With the pin collected and having seen what would most likely be the hottest women on Main Street, it was time to kick back and enjoy the atmosphere. Boot Hill Saloon is world famous in Daytona Beach being the traditional "first stop" when you blow into town. It's a long standing tradition, almost a quest by many, to buy a Boot Hill T-shirt before leaving Daytona Beach. For the ladies who visit the famous Saloon it is a long standing tradition to leave their bra hanging from the ceiling. Evidently, the official deeds and abstracts go back to the 1800's when the building was built. It was three buildings in one, one side a church, the middle section a "watering hole" better known as a bar by many, and the third portion a barbershop.
After a beer there and a listen to the band (who said they play at Sturgis Bike Week too) I headed down to the full moon bar to listen to thier band. You could walk down the street and here band after band playing, some facing each other across the street! The bars took over parking lots, set up stages and the money making bars fencing it off to make sure you didn't leave the premises with any alcohol. Actually the bouncers checked for more on the way in than on the way out. During the day it wasn't too strict on the weapon searches, but they made sure no-one came in with any colors. As the numerous signs said, 'No Weapons, No Colors, No Attitudes'.

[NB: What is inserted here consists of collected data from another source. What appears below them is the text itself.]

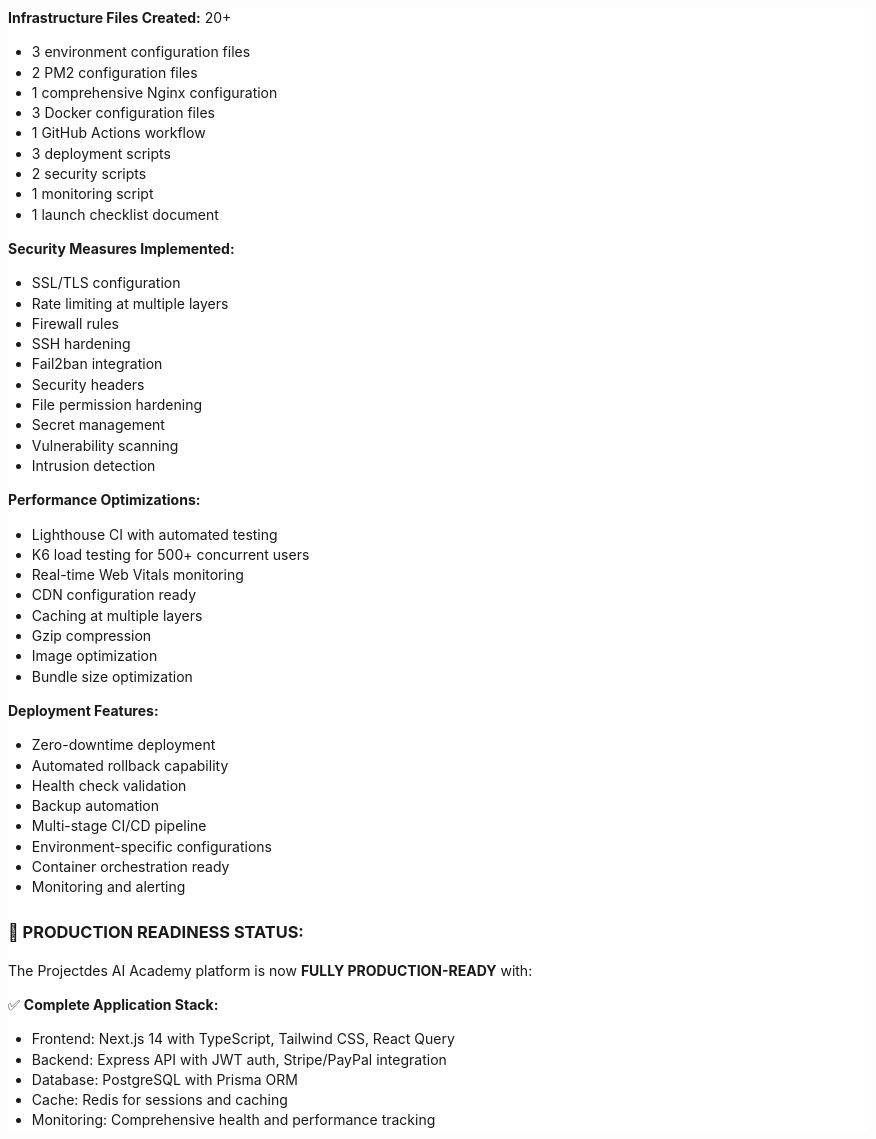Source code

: **Infrastructure Files Created:** 20+
- 3 environment configuration files
- 2 PM2 configuration files
- 1 comprehensive Nginx configuration
- 3 Docker configuration files
- 1 GitHub Actions workflow
- 3 deployment scripts
- 2 security scripts
- 1 monitoring script
- 1 launch checklist document

**Security Measures Implemented:**
- SSL/TLS configuration
- Rate limiting at multiple layers
- Firewall rules
- SSH hardening
- Fail2ban integration
- Security headers
- File permission hardening
- Secret management
- Vulnerability scanning
- Intrusion detection

**Performance Optimizations:**
- Lighthouse CI with automated testing
- K6 load testing for 500+ concurrent users
- Real-time Web Vitals monitoring
- CDN configuration ready
- Caching at multiple layers
- Gzip compression
- Image optimization
- Bundle size optimization

**Deployment Features:**
- Zero-downtime deployment
- Automated rollback capability
- Health check validation
- Backup automation
- Multi-stage CI/CD pipeline
- Environment-specific configurations
- Container orchestration ready
- Monitoring and alerting

### 🚀 PRODUCTION READINESS STATUS:

The Projectdes AI Academy platform is now **FULLY PRODUCTION-READY** with:

✅ **Complete Application Stack:**
- Frontend: Next.js 14 with TypeScript, Tailwind CSS, React Query
- Backend: Express API with JWT auth, Stripe/PayPal integration
- Database: PostgreSQL with Prisma ORM
- Cache: Redis for sessions and caching
- Monitoring: Comprehensive health and performance tracking
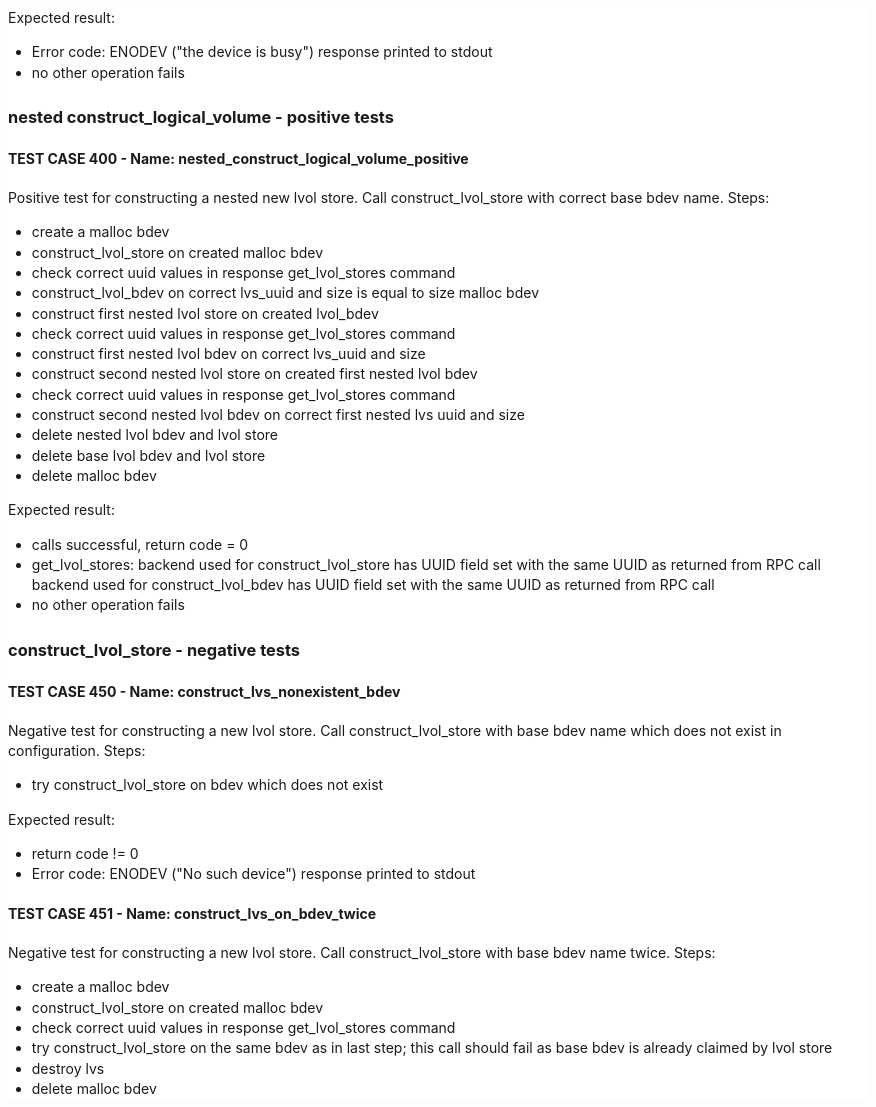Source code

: Expected result:
- Error code: ENODEV ("the device is busy") response printed to stdout
- no other operation fails

### nested construct_logical_volume - positive tests

#### TEST CASE 400 - Name: nested_construct_logical_volume_positive
Positive test for constructing a nested new lvol store.
Call construct_lvol_store with correct base bdev name.
Steps:
- create a malloc bdev
- construct_lvol_store on created malloc bdev
- check correct uuid values in response get_lvol_stores command
- construct_lvol_bdev on correct lvs_uuid and size is
  equal to size malloc bdev
- construct first nested lvol store on created lvol_bdev
- check correct uuid values in response get_lvol_stores command
- construct first nested lvol bdev on correct lvs_uuid and size
- construct second nested lvol store on created first nested lvol bdev
- check correct uuid values in response get_lvol_stores command
- construct second nested lvol bdev on correct first nested lvs uuid and size
- delete nested lvol bdev and lvol store
- delete base lvol bdev and lvol store
- delete malloc bdev

Expected result:
- calls successful, return code = 0
- get_lvol_stores: backend used for construct_lvol_store has UUID
  field set with the same UUID as returned from RPC call
  backend used for construct_lvol_bdev has UUID
  field set with the same UUID as returned from RPC call
- no other operation fails

### construct_lvol_store - negative tests

#### TEST CASE 450 - Name: construct_lvs_nonexistent_bdev
Negative test for constructing a new lvol store.
Call construct_lvol_store with base bdev name which does not
exist in configuration.
Steps:
- try construct_lvol_store on bdev which does not exist

Expected result:
- return code != 0
- Error code: ENODEV ("No such device") response printed to stdout

#### TEST CASE 451 - Name: construct_lvs_on_bdev_twice
Negative test for constructing a new lvol store.
Call construct_lvol_store with base bdev name twice.
Steps:
- create a malloc bdev
- construct_lvol_store on created malloc bdev
- check correct uuid values in response get_lvol_stores command
- try construct_lvol_store on the same bdev as in last step;
  this call should fail as base bdev is already claimed by lvol store
- destroy lvs
- delete malloc bdev
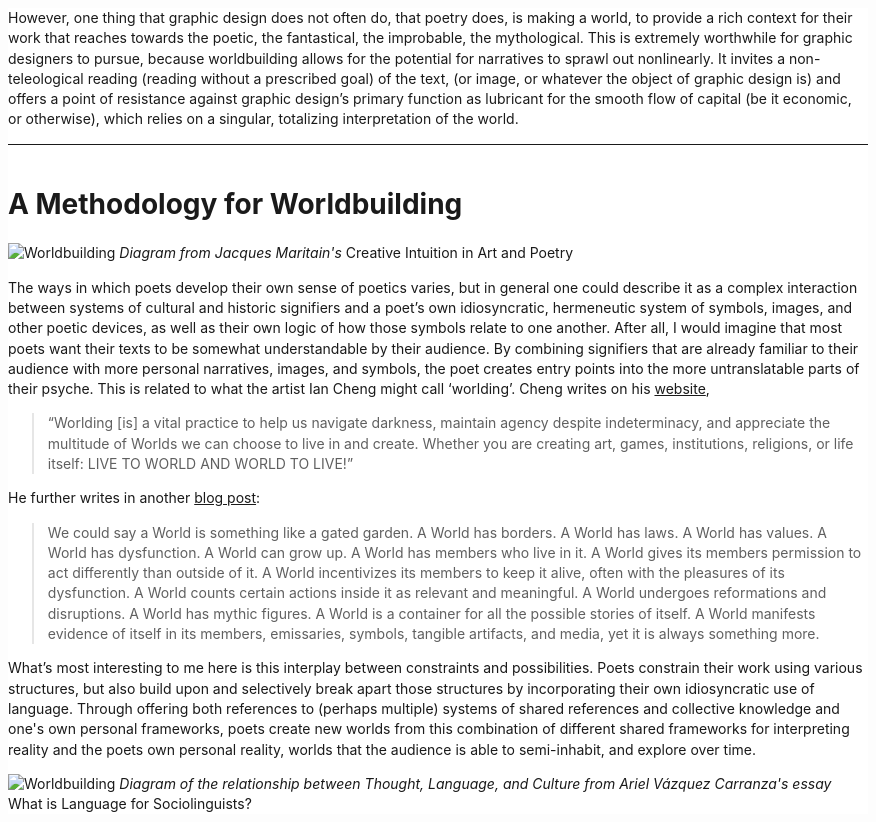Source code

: However, one thing that graphic design does not often do, that poetry does, is making a world, to provide a rich context for their work that reaches towards the poetic, the fantastical, the improbable, the mythological. This is extremely worthwhile for graphic designers to pursue, because worldbuilding allows for the potential for narratives to sprawl out nonlinearly. It invites a non-teleological reading (reading without a prescribed goal) of the text, (or image, or whatever the object of graphic design is) and offers a point of resistance against graphic design’s primary function as lubricant for the smooth flow of capital (be it economic, or otherwise), which relies on a singular, totalizing interpretation of the world.  


***

# A Methodology for Worldbuilding

![Worldbuilding](md/maritain.jpg)
<span class="caption">*Diagram from Jacques Maritain's* Creative Intuition in Art and Poetry</span>



The ways in which poets develop their own sense of poetics varies, but in general one could describe it as a complex interaction between systems of cultural and historic signifiers and a poet’s own idiosyncratic, hermeneutic system of symbols, images, and other poetic devices, as well as their own logic of how those symbols relate to one another. After all, I would imagine that most poets want their texts to be somewhat understandable by their audience. By combining signifiers that are already familiar to their audience with more personal narratives, images, and symbols, the poet creates entry points into the more untranslatable parts of their psyche. This is related to what the artist Ian Cheng might call ‘worlding’. Cheng writes on his [website](https://worldto.live/), 

> “Worlding [is] a vital practice to help us navigate darkness, maintain agency despite indeterminacy, and appreciate the multitude of Worlds we can choose to live in and create. Whether you are creating art, games, institutions, religions, or life itself: LIVE TO WORLD AND WORLD TO LIVE!” 

He further writes in another [blog post](https://www.ribbonfarm.com/2019/03/05/worlding-raga-2-what-is-a-world/):

> We could say a World is something like a gated garden. A World has borders. A World has laws. A World has values. A World has dysfunction. A World can grow up. A World has members who live in it. A World gives its members permission to act differently than outside of it. A World incentivizes its members to keep it alive, often with the pleasures of its dysfunction. A World counts certain actions inside it as relevant and meaningful. A World undergoes reformations and disruptions. A World has mythic figures. A World is a container for all the possible stories of itself. A World manifests evidence of itself in its members, emissaries, symbols, tangible artifacts, and media, yet it is always something more.

What’s most interesting to me here is this interplay between constraints and possibilities. Poets constrain their work using various structures, but also build upon and selectively break apart those structures by incorporating their own idiosyncratic use of language. Through offering both references to (perhaps multiple) systems of shared references and collective knowledge and one's own personal frameworks, poets create new worlds from this combination of different shared frameworks for interpreting reality and the poets own personal reality, worlds that the audience is able to semi-inhabit, and explore over time.

![Worldbuilding](md/thought.png)
<span class="caption">*Diagram of the relationship between Thought, Language, and Culture from Ariel Vázquez Carranza's essay* What is Language for Sociolinguists?<span>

The day had started fairly early and the evening was starting to settle in. Since the saddlebags had been taken off, I only had the sleeveless T-shirt I was wearing for the ride home. This gave me the perfect excuse to buy some Bike Week long sleeve T's for the ride home! On the walk back and while I made my way through some clothing racks saw these interesting looking bikes.
And it seems, everything is all about the motorcycle in Daytona, even the EMT's.
Getting out of the beach area was certainly easier than getting in. Arriving back at the hotel, I parked the Deuce and walked over to the Winghouse restaurant for some beer and wings. The number of motorcycles parked around the restaurant would make any normal nike night proud, and there always seemed to be more arriving, looking for parking.
Just to show bikers are the nicest guys around, I started talking to the guy next to me at the bar who was from Colorado of all places. A recent accident kept him from riding his new Roadking to town or even renting a bike while he was here. I listened to Jack's stories from his many years of riding, we stalked politics, life and of course, women.
It was a really nice end to a really intersting day.
Tomorrow, as it would turn out, would be a completely different kind of day.